Maintaining confidence
Ensuring a vaccine is safe and effective will be essential in keeping the public’s trust in vaccines. There is a risk a fast-tracked vaccine could dent this and compromise vaccination programmes. Already in the US, around 30% of the public say they would reject a covid vaccine, according to various surveys. Poland says policies have to be driven by the science and effectively communicated to the public.
But with economies flagging from the health crisis, will society accept more risk in a vaccine? Bridle acknowledges this could be the case with Covid-19. Poland says the risk–benefit ratio of all vaccines will be carefully reviewed by authorities but notes risk boundaries are subjective.

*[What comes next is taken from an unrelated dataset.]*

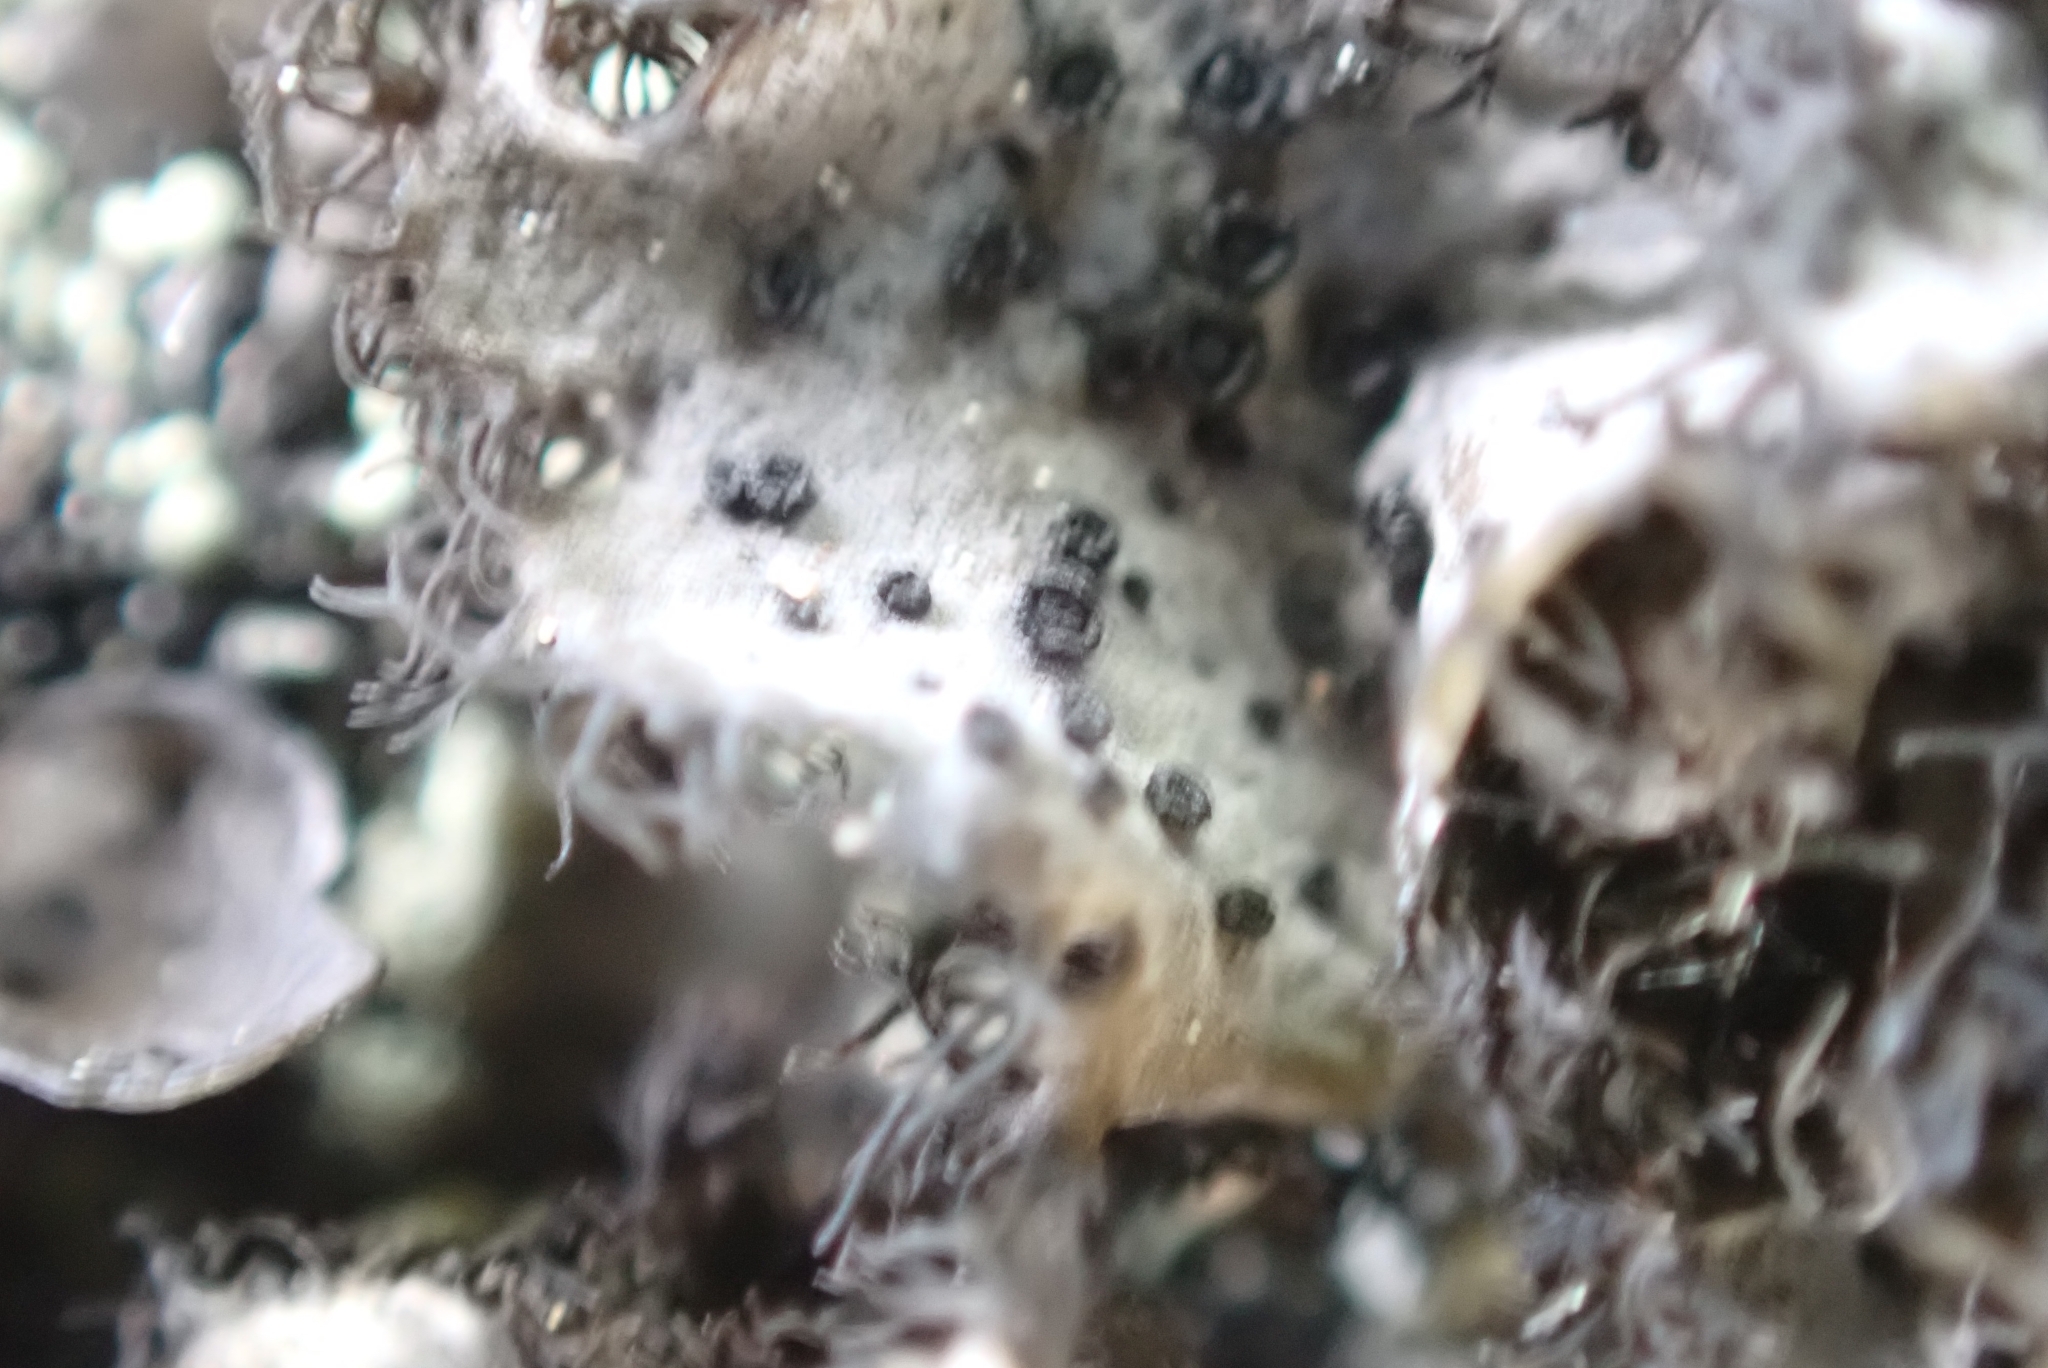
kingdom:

O’Brien notes that trials will be halted either when a safety event is flagged or when the vaccine is found to be effective but ‘we can’t hold back an effective vaccine and forgo the benefit of it in the short-term in a pandemic situation just to wait for long-term safety evaluations’. Safety monitoring will continue after approval anyway, she adds.
But safety and efficacy concerns aside, there is more at stake here. Covid-19 won’t be the only coronavirus pandemic in the future, Bridle explains. The risk is we don’t build on the scientific gains once this pandemic recedes and we fail to use the data and technology to be ready to develop a safe and effective vaccine for the next coronavirus. Without funding, he says, this could be a real possibility.